* _How to complete this task_:
All of the data must be returned exactly as given.

* _Source information_:
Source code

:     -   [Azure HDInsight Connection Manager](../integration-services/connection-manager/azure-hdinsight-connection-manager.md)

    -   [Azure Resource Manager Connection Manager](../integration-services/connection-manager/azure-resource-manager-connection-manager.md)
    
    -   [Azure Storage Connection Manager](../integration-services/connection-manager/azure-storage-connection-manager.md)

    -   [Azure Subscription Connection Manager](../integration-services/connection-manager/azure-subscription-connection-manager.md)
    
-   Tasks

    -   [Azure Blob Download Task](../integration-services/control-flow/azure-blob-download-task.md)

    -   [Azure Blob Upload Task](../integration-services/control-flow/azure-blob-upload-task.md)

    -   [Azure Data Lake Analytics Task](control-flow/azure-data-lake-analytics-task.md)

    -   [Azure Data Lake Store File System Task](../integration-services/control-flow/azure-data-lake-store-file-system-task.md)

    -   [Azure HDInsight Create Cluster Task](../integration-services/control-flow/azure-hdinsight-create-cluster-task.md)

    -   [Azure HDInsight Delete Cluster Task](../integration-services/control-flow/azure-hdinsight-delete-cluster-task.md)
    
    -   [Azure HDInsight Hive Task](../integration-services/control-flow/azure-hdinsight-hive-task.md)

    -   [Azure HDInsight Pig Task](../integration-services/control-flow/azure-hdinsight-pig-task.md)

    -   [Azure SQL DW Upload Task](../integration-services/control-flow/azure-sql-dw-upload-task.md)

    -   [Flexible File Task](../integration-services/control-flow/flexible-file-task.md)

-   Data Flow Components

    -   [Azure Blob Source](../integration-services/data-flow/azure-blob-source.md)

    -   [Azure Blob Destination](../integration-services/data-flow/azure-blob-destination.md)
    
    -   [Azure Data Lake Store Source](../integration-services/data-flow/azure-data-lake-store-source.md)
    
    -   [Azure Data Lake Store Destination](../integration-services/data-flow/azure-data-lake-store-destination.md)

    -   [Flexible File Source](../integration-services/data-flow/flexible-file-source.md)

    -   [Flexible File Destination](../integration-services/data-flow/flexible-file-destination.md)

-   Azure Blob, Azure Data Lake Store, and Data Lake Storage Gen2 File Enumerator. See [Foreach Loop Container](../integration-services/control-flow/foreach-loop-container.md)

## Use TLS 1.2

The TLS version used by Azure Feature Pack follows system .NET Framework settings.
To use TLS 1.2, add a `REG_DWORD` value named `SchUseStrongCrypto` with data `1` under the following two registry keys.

* _Answer for this exercise_:
Source code

:     -   [Azure HDInsight Connection Manager](../integration-services/connection-manager/azure-hdinsight-connection-manager.md)

    -   [Azure Resource Manager Connection Manager](../integration-services/connection-manager/azure-resource-manager-connection-manager.md)
    
    -   [Azure Storage Connection Manager](../integration-services/connection-manager/azure-storage-connection-manager.md)

    -   [Azure Subscription Connection Manager](../integration-services/connection-manager/azure-subscription-connection-manager.md)
    
-   Tasks

    -   [Azure Blob Download Task](../integration-services/control-flow/azure-blob-download-task.md)

    -   [Azure Blob Upload Task](../integration-services/control-flow/azure-blob-upload-task.md)

    -   [Azure Data Lake Analytics Task](control-flow/azure-data-lake-analytics-task.md)

    -   [Azure Data Lake Store File System Task](../integration-services/control-flow/azure-data-lake-store-file-system-task.md)

    -   [Azure HDInsight Create Cluster Task](../integration-services/control-flow/azure-hdinsight-create-cluster-task.md)

    -   [Azure HDInsight Delete Cluster Task](../integration-services/control-flow/azure-hdinsight-delete-cluster-task.md)
    
    -   [Azure HDInsight Hive Task](../integration-services/control-flow/azure-hdinsight-hive-task.md)

    -   [Azure HDInsight Pig Task](../integration-services/control-flow/azure-hdinsight-pig-task.md)

    -   [Azure SQL DW Upload Task](../integration-services/control-flow/azure-sql-dw-upload-task.md)

    -   [Flexible File Task](../integration-services/control-flow/flexible-file-task.md)

-   Data Flow Components

    -   [Azure Blob Source](../integration-services/data-flow/azure-blob-source.md)

    -   [Azure Blob Destination](../integration-services/data-flow/azure-blob-destination.md)
    
    -   [Azure Data Lake Store Source](../integration-services/data-flow/azure-data-lake-store-source.md)
    
    -   [Azure Data Lake Store Destination](../integration-services/data-flow/azure-data-lake-store-destination.md)

    -   [Flexible File Source](../integration-services/data-flow/flexible-file-source.md)

    -   [Flexible File Destination](../integration-services/data-flow/flexible-file-destination.md)

-   Azure Blob, Azure Data Lake Store, and Data Lake Storage Gen2 File Enumerator. See [Foreach Loop Container](../integration-services/control-flow/foreach-loop-container.md)

## Use TLS 1.2

The TLS version used by Azure Feature Pack follows system .NET Framework settings.
To use TLS 1.2, add a `REG_DWORD` value named `SchUseStrongCrypto` with data `1` under the following two registry keys.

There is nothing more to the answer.